Texte à lire —
────
Verdict au procès Turcotte
Un criminaliste répond à la famille
Mise à jour : 6 juillet 2011 à 21h42
EXCLUSIF - Le verdict de non-responsabilité criminelle rendu hier à l'endroit de l'ex-cardiologue Guy Turcotte pour le meurtre de ses deux enfants a provoqué colère mais surtout incompréhension chez l'oncle des jeunes victimes, qui se questionne toujours sur le cheminement du jury pour en arriver à une telle décision.
Patrick Gaston, qui s'est confié ce matin à TVA Nouvelles, se demande pourquoi des éléments concernant les actes de Guy Turcotte ont été cachés au jury. «Comment se fait-il que l'on bâillonne la preuve ainsi pour vraiment cacher comment était Guy Turcotte, notamment concernant les frais funéraires [que l'accusé n'a pas voulu assumer] et l'argent qu'il allait chercher dans le compte de ma sœur?» a-t-il questionné.
À cette question, un criminaliste interrogé par TVA Nouvelles, Me Conrad Lord, explique que la décision de la cour était justifiée.
«Ce sont des éléments qui sont préjudiciables. Il faut faire en sorte que le jury ne soit pas [influencé] par des éléments qui sont collatéraux, qui ne sont pas pertinents pour déterminer la culpabilité ou non en fonction des accusations», a-t-il précisé.
────
Extraits de données —
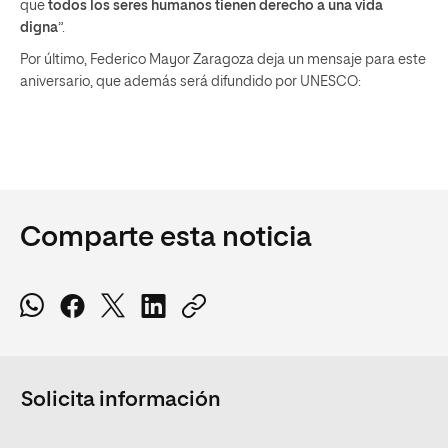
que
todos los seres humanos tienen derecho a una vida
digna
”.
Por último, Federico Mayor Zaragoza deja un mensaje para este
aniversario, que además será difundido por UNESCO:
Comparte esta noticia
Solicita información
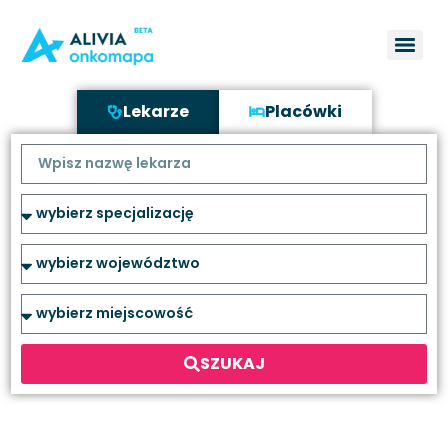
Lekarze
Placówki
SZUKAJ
────
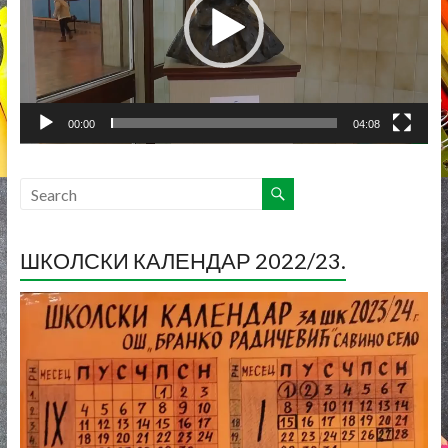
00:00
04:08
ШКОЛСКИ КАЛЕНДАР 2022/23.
────
Liste des tâches —
1 - Selon le texte sur le verdict au procès Turcotte, à quel média Patrick Gaston s'est-il confié ?
2 - Dans le texte sur le verdict au procès Turcotte, résumez en une phrase le paragraphe qui commence par « Patrick Gaston, qui s'est confié », sans perdre ses faits principaux.
3 - Poursuivez le texte sur le verdict au procès Turcotte à partir de l'endroit où il s'arrête.

Réponses par tâche —
1 - À TVA Nouvelles.

2 - Patrick Gaston a demandé à TVA Nouvelles pourquoi on avait caché au jury certains actes de Guy Turcotte, notamment son refus d'assumer les frais funéraires et l'argent qu'il retirait du compte de la sœur de M. Gaston.

3 -
Me Lord a d'ailleurs dressé un parallèle entre l'affaire Turcotte et le procès de Basil Parisiris - ce Montréalais acquitté en 2008 de l'accusation de meurtre prémédité qui pesait contre lui après la mort d'un policier - afin de supporter ses dires.
Dans cette cause, il n'a pas été divulgué aux jurés que l'arme utilisée lors du crime était illégale. «On considérait que cet élément-là aurait pu [influencer] le jury par rapport aux éléments factuels [pouvant déterminer] la culpabilité [de Basil Parisiris]», a-t-il ajouté.
Verdict basé sur des expertises
M. Gaston s'est également dit abasourdi du fait que 11 citoyens ont pu statuer sur l'état mental de son ex-beau-frère.
Or, Me Lord a rétorqué que les membres du jury n'ont pas émis leur verdict sur «un coup de tête» ou sur des éléments basés sur leur expérience de vie personnelle. «Ces gens se sont basés sur des expertises médicales, et non pas uniquement sur leur propre intuition», a-t-il affirmé, soulignant du même souffle le «courage» des membres du jury.
«Ça prend du courage pour faire face à un tel procès. Ils ont rendu un verdict éclairé après avoir voulu réécouter le témoignage de M. Turcotte. Je pense que ça demandait un travail très méticuleux des jurés.»
Justice rendue?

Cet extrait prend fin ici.